##### COLLECTED DATA #####
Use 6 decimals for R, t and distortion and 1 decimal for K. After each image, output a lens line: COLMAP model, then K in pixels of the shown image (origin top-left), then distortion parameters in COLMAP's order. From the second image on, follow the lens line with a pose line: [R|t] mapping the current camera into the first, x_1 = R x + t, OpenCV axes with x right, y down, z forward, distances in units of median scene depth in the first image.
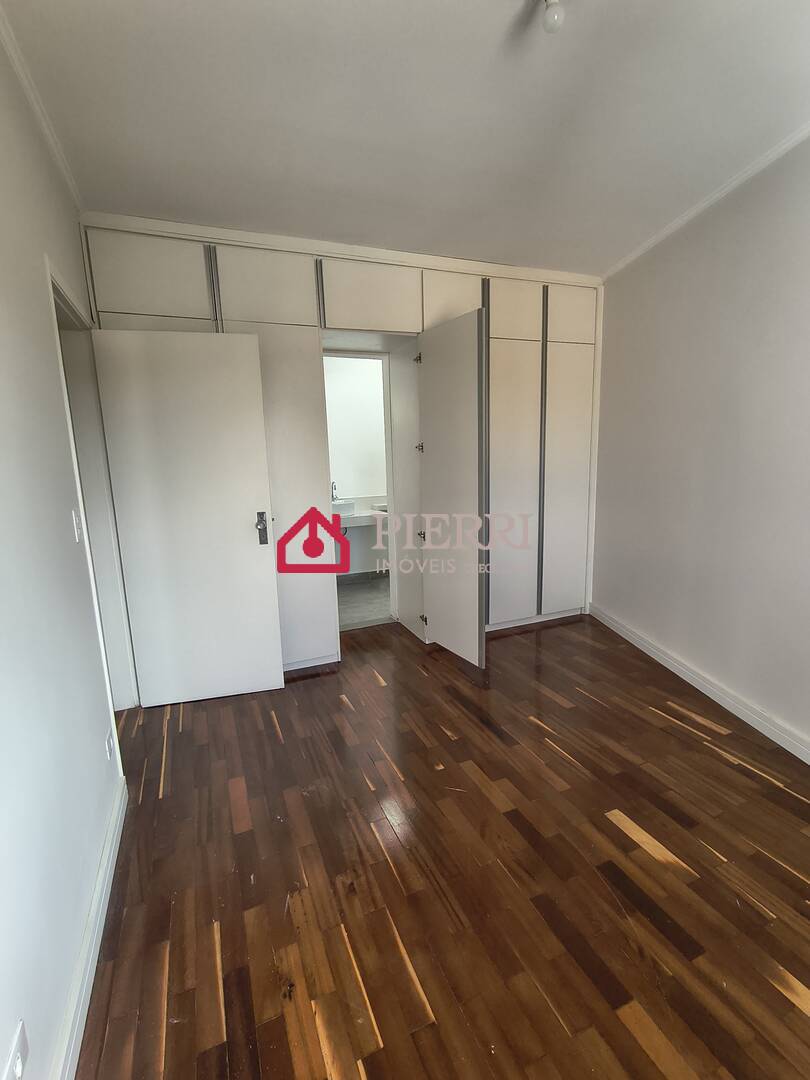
lens RADIAL K [[487.2, 0, 403.4], [0, 487.2, 545.0], [0, 0, 1]] dist [-0.004664, -0.000225]
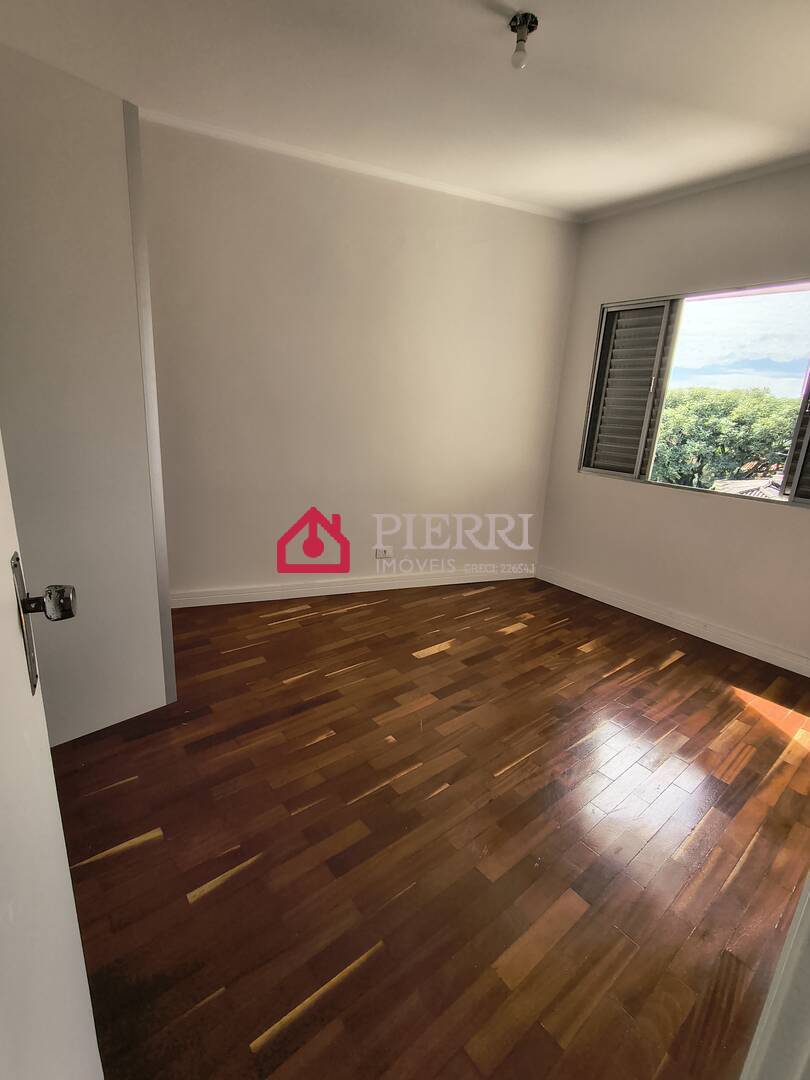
lens RADIAL K [[487.2, 0, 403.4], [0, 487.2, 545.0], [0, 0, 1]] dist [-0.004664, -0.000225]
pose [[-0.288718, -0.240540, 0.926705, -0.698447], [0.119877, 0.951226, 0.284252, -0.148552], [-0.949880, 0.193160, -0.245801, 1.142342]]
#####
Everything in the listing is to be returned word for word, except the pictures.

Use 6 decimals for R, t and distortion and 1 decimal for K. After each image, output a lens line: COLMAP model, then K in pixels of the shown image (origin top-left), then distortion parameters in COLMAP's order. From the second image on, follow the lens line with a pose line: [R|t] mapping the current camera into the first, x_1 = R x + t, OpenCV axes with x right, y down, z forward, distances in units of median scene depth in the first image.
lens RADIAL K [[487.2, 0, 403.4], [0, 487.2, 545.0], [0, 0, 1]] dist [-0.004664, -0.000225]
lens RADIAL K [[487.2, 0, 403.4], [0, 487.2, 545.0], [0, 0, 1]] dist [-0.004664, -0.000225]
pose [[-0.288718, -0.240540, 0.926705, -0.698447], [0.119877, 0.951226, 0.284252, -0.148552], [-0.949880, 0.193160, -0.245801, 1.142342]]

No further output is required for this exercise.